|
In-Context Clustering with Large Language Models |
Soundness: 1: poor
Presentation: 2: fair
Contribution: 1: poor
Rating: 2: reject
Confidence: 4: You are confident in your assessment, but not absolutely certain. It is unlikely, but not impossible, that you did not understand some parts of the submission or that you are unfamiliar with some pieces of related work. |
This paper proposes and tests using LLMs for “in-context clustering”, where (multimodal) LLMs are presented sequences and are tasked with assigning cluster labels (conditioned on a priori cluster count) to each element. The experiments include (1) synthetic numerical clustering, where points sampled from mixtures of low-dimensional t-distributions with varying degrees of freedom; (2) attention-based analysis, where token-level attention maps are treated as affinity matrices for spectral clustering; (3) LoRA fine-tuning, where the model is trained via next-token prediction on synthetic text prompts containing sample–label pairs; and (4) image experiments, where images and captions from ImageNet are clustered through textual prompts. All experiments report Hungarian-aligned accuracy against true labels and compare only to simple baselines like k-means.

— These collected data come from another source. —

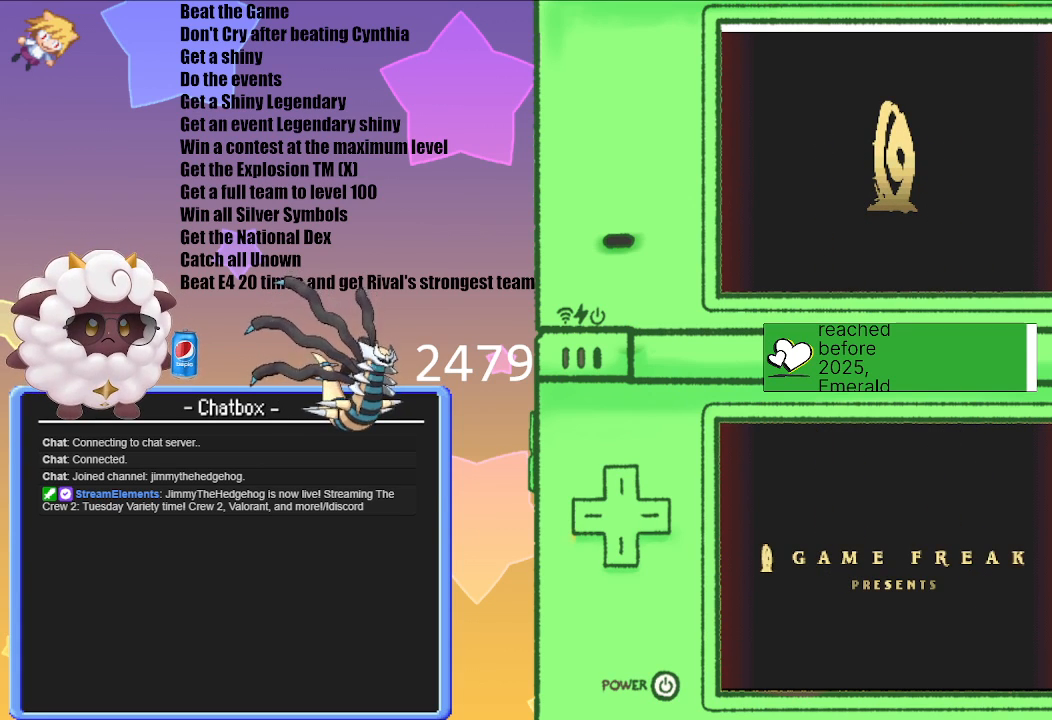
{"buttons": [], "left_stick": "center", "right_stick": "center", "events": [[133, "A", "up"]]}
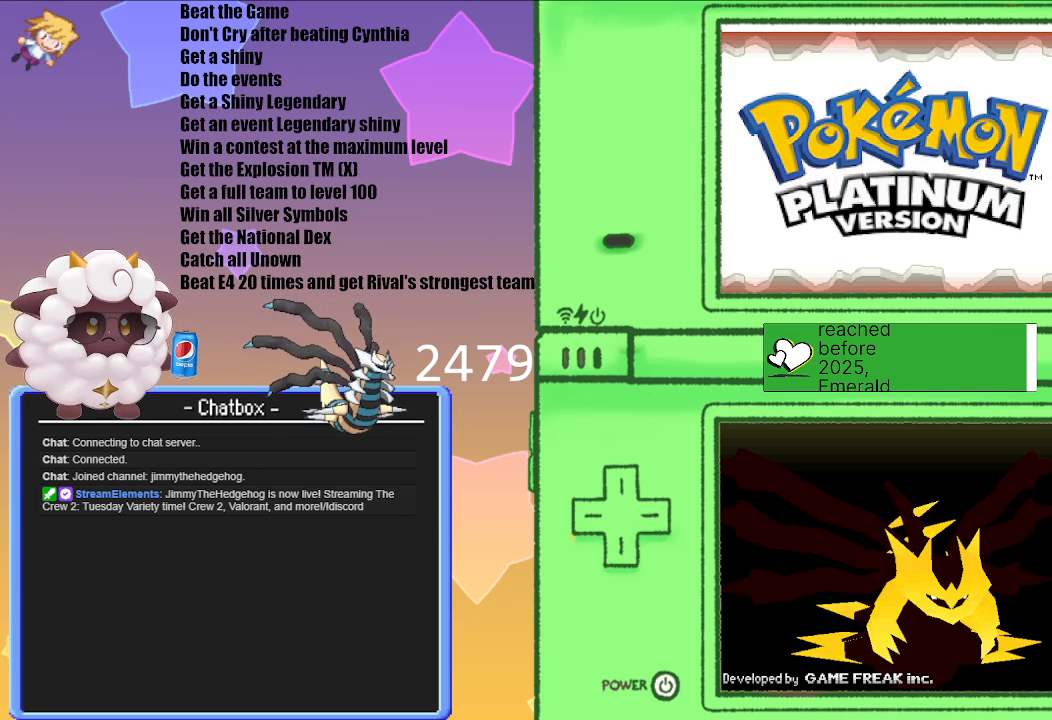
{"buttons": [], "left_stick": "center", "right_stick": "center", "events": []}
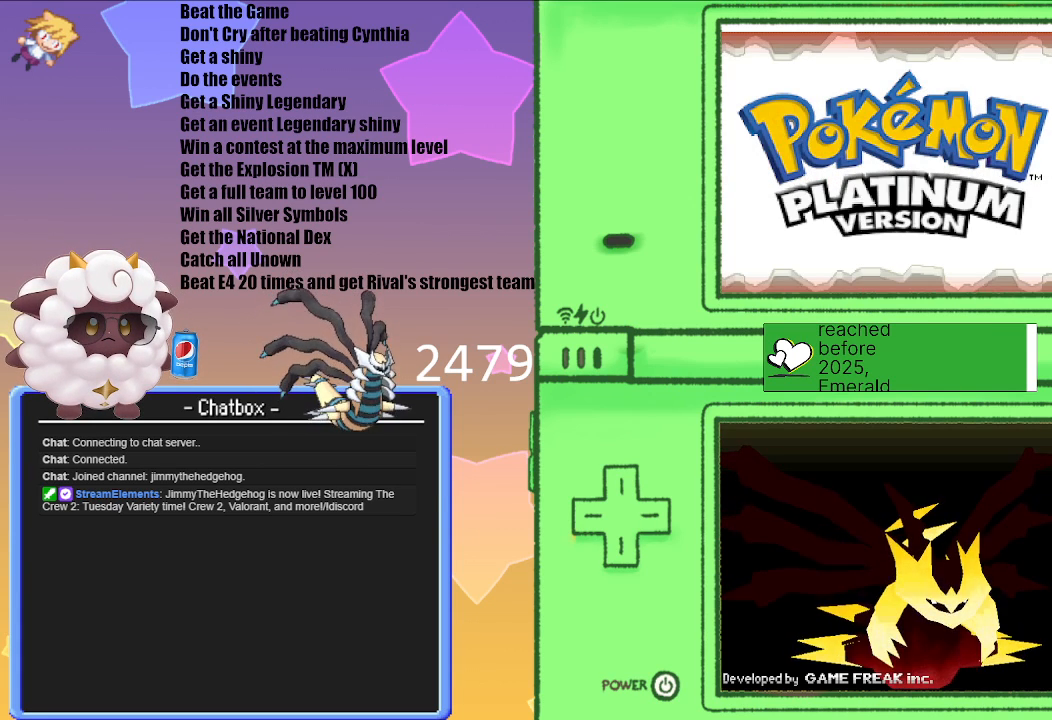
{"buttons": [], "left_stick": "center", "right_stick": "center", "events": [[433, "A", "down"], [483, "A", "up"]]}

- The experiments are reproducible and clearly presented
- Analysis of attention affinity matrices is interesting
- Performance gains are unsurprising: the fine-tuned models are trained on synthetic mixtures drawn from the same/very similar distribution family as the evaluation sets, so improvement simply reflects distributional overlap, not generalizable clustering ability.
- "Classical methods often rely on predefined measures" - I don't agree with this. For example, embedding models trained with contrastive learning transform data onto a low dimensional manifold where local distance meaningfully represents semantic difference.
- Minimal novelty. The pipeline and evaluation duplicate prior IC|TC work, with only superficial framing changes (“in-context” language).
- Accuracy via Hungarian matching inflates scores and hides near-chance performance. Consider using ARI/NMI as well.
- Does attention-spectral remain strong under permutation of item order and different prompt formats? Show stability across layers/heads with an automatic selection rule.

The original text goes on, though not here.